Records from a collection
"""
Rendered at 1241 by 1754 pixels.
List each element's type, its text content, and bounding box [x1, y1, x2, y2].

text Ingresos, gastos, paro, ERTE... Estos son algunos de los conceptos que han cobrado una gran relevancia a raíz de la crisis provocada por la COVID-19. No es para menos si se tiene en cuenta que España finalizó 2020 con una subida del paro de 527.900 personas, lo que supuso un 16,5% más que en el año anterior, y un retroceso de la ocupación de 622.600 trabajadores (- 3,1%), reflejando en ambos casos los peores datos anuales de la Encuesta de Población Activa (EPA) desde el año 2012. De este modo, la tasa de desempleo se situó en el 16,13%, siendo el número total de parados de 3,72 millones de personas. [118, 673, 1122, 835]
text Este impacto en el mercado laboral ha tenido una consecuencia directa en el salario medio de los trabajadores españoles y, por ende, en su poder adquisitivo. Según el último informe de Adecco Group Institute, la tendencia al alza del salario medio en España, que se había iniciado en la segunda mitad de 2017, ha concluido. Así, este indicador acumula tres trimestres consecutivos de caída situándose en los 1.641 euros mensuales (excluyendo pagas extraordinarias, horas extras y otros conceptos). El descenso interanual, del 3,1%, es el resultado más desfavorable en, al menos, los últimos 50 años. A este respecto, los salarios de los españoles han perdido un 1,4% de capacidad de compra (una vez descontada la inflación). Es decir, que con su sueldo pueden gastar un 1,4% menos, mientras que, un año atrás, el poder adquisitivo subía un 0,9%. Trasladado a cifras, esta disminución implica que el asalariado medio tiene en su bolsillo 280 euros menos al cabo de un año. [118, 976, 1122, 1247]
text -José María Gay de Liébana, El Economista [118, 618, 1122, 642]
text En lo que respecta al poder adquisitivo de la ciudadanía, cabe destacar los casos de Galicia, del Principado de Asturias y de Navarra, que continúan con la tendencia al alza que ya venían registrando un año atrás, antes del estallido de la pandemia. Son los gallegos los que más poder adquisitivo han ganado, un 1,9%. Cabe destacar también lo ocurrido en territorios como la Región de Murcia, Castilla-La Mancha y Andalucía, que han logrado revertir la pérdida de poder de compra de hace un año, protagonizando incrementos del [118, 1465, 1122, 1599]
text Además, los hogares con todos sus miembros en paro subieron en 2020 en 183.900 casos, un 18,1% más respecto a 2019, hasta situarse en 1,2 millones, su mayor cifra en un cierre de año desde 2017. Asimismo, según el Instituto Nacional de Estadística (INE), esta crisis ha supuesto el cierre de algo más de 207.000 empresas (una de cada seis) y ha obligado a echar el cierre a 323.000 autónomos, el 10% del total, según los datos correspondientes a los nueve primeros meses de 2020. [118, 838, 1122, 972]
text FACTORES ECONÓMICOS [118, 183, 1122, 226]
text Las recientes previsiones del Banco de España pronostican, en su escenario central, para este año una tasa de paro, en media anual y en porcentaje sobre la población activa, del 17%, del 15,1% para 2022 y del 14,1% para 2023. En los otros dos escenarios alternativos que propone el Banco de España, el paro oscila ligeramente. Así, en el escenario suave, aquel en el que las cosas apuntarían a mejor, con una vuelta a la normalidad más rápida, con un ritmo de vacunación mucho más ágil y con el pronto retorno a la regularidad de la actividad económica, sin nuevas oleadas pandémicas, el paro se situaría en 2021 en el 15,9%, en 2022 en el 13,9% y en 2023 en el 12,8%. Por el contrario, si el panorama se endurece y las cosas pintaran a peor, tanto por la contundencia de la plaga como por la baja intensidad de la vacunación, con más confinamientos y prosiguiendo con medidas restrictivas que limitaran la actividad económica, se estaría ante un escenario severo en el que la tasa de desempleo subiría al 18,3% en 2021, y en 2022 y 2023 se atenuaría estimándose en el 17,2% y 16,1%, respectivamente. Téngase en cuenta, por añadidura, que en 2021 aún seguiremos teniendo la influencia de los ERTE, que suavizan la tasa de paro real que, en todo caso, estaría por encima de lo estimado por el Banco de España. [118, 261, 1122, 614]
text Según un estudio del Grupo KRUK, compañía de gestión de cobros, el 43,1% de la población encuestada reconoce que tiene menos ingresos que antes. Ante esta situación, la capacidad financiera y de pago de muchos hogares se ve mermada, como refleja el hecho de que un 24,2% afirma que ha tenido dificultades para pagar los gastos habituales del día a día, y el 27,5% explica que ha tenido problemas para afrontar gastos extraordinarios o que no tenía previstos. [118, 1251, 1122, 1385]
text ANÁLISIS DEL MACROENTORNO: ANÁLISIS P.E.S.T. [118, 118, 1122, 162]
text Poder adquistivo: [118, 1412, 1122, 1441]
"""
* Required task
Turn every line of the entry above into a numbered list, skipping any blank lines.

* Answer to this problem
1. Rendered at 1241 by 1754 pixels.
2. List each element's type, its text content, and bounding box [x1, y1, x2, y2].
3. text Ingresos, gastos, paro, ERTE... Estos son algunos de los conceptos que han cobrado una gran relevancia a raíz de la crisis provocada por la COVID-19. No es para menos si se tiene en cuenta que España finalizó 2020 con una subida del paro de 527.900 personas, lo que supuso un 16,5% más que en el año anterior, y un retroceso de la ocupación de 622.600 trabajadores (- 3,1%), reflejando en ambos casos los peores datos anuales de la Encuesta de Población Activa (EPA) desde el año 2012. De este modo, la tasa de desempleo se situó en el 16,13%, siendo el número total de parados de 3,72 millones de personas. [118, 673, 1122, 835]
4. text Este impacto en el mercado laboral ha tenido una consecuencia directa en el salario medio de los trabajadores españoles y, por ende, en su poder adquisitivo. Según el último informe de Adecco Group Institute, la tendencia al alza del salario medio en España, que se había iniciado en la segunda mitad de 2017, ha concluido. Así, este indicador acumula tres trimestres consecutivos de caída situándose en los 1.641 euros mensuales (excluyendo pagas extraordinarias, horas extras y otros conceptos). El descenso interanual, del 3,1%, es el resultado más desfavorable en, al menos, los últimos 50 años. A este respecto, los salarios de los españoles han perdido un 1,4% de capacidad de compra (una vez descontada la inflación). Es decir, que con su sueldo pueden gastar un 1,4% menos, mientras que, un año atrás, el poder adquisitivo subía un 0,9%. Trasladado a cifras, esta disminución implica que el asalariado medio tiene en su bolsillo 280 euros menos al cabo de un año. [118, 976, 1122, 1247]
5. text -José María Gay de Liébana, El Economista [118, 618, 1122, 642]
6. text En lo que respecta al poder adquisitivo de la ciudadanía, cabe destacar los casos de Galicia, del Principado de Asturias y de Navarra, que continúan con la tendencia al alza que ya venían registrando un año atrás, antes del estallido de la pandemia. Son los gallegos los que más poder adquisitivo han ganado, un 1,9%. Cabe destacar también lo ocurrido en territorios como la Región de Murcia, Castilla-La Mancha y Andalucía, que han logrado revertir la pérdida de poder de compra de hace un año, protagonizando incrementos del [118, 1465, 1122, 1599]
7. text Además, los hogares con todos sus miembros en paro subieron en 2020 en 183.900 casos, un 18,1% más respecto a 2019, hasta situarse en 1,2 millones, su mayor cifra en un cierre de año desde 2017. Asimismo, según el Instituto Nacional de Estadística (INE), esta crisis ha supuesto el cierre de algo más de 207.000 empresas (una de cada seis) y ha obligado a echar el cierre a 323.000 autónomos, el 10% del total, según los datos correspondientes a los nueve primeros meses de 2020. [118, 838, 1122, 972]
8. text FACTORES ECONÓMICOS [118, 183, 1122, 226]
9. text Las recientes previsiones del Banco de España pronostican, en su escenario central, para este año una tasa de paro, en media anual y en porcentaje sobre la población activa, del 17%, del 15,1% para 2022 y del 14,1% para 2023. En los otros dos escenarios alternativos que propone el Banco de España, el paro oscila ligeramente. Así, en el escenario suave, aquel en el que las cosas apuntarían a mejor, con una vuelta a la normalidad más rápida, con un ritmo de vacunación mucho más ágil y con el pronto retorno a la regularidad de la actividad económica, sin nuevas oleadas pandémicas, el paro se situaría en 2021 en el 15,9%, en 2022 en el 13,9% y en 2023 en el 12,8%. Por el contrario, si el panorama se endurece y las cosas pintaran a peor, tanto por la contundencia de la plaga como por la baja intensidad de la vacunación, con más confinamientos y prosiguiendo con medidas restrictivas que limitaran la actividad económica, se estaría ante un escenario severo en el que la tasa de desempleo subiría al 18,3% en 2021, y en 2022 y 2023 se atenuaría estimándose en el 17,2% y 16,1%, respectivamente. Téngase en cuenta, por añadidura, que en 2021 aún seguiremos teniendo la influencia de los ERTE, que suavizan la tasa de paro real que, en todo caso, estaría por encima de lo estimado por el Banco de España. [118, 261, 1122, 614]
10. text Según un estudio del Grupo KRUK, compañía de gestión de cobros, el 43,1% de la población encuestada reconoce que tiene menos ingresos que antes. Ante esta situación, la capacidad financiera y de pago de muchos hogares se ve mermada, como refleja el hecho de que un 24,2% afirma que ha tenido dificultades para pagar los gastos habituales del día a día, y el 27,5% explica que ha tenido problemas para afrontar gastos extraordinarios o que no tenía previstos. [118, 1251, 1122, 1385]
11. text ANÁLISIS DEL MACROENTORNO: ANÁLISIS P.E.S.T. [118, 118, 1122, 162]
12. text Poder adquistivo: [118, 1412, 1122, 1441]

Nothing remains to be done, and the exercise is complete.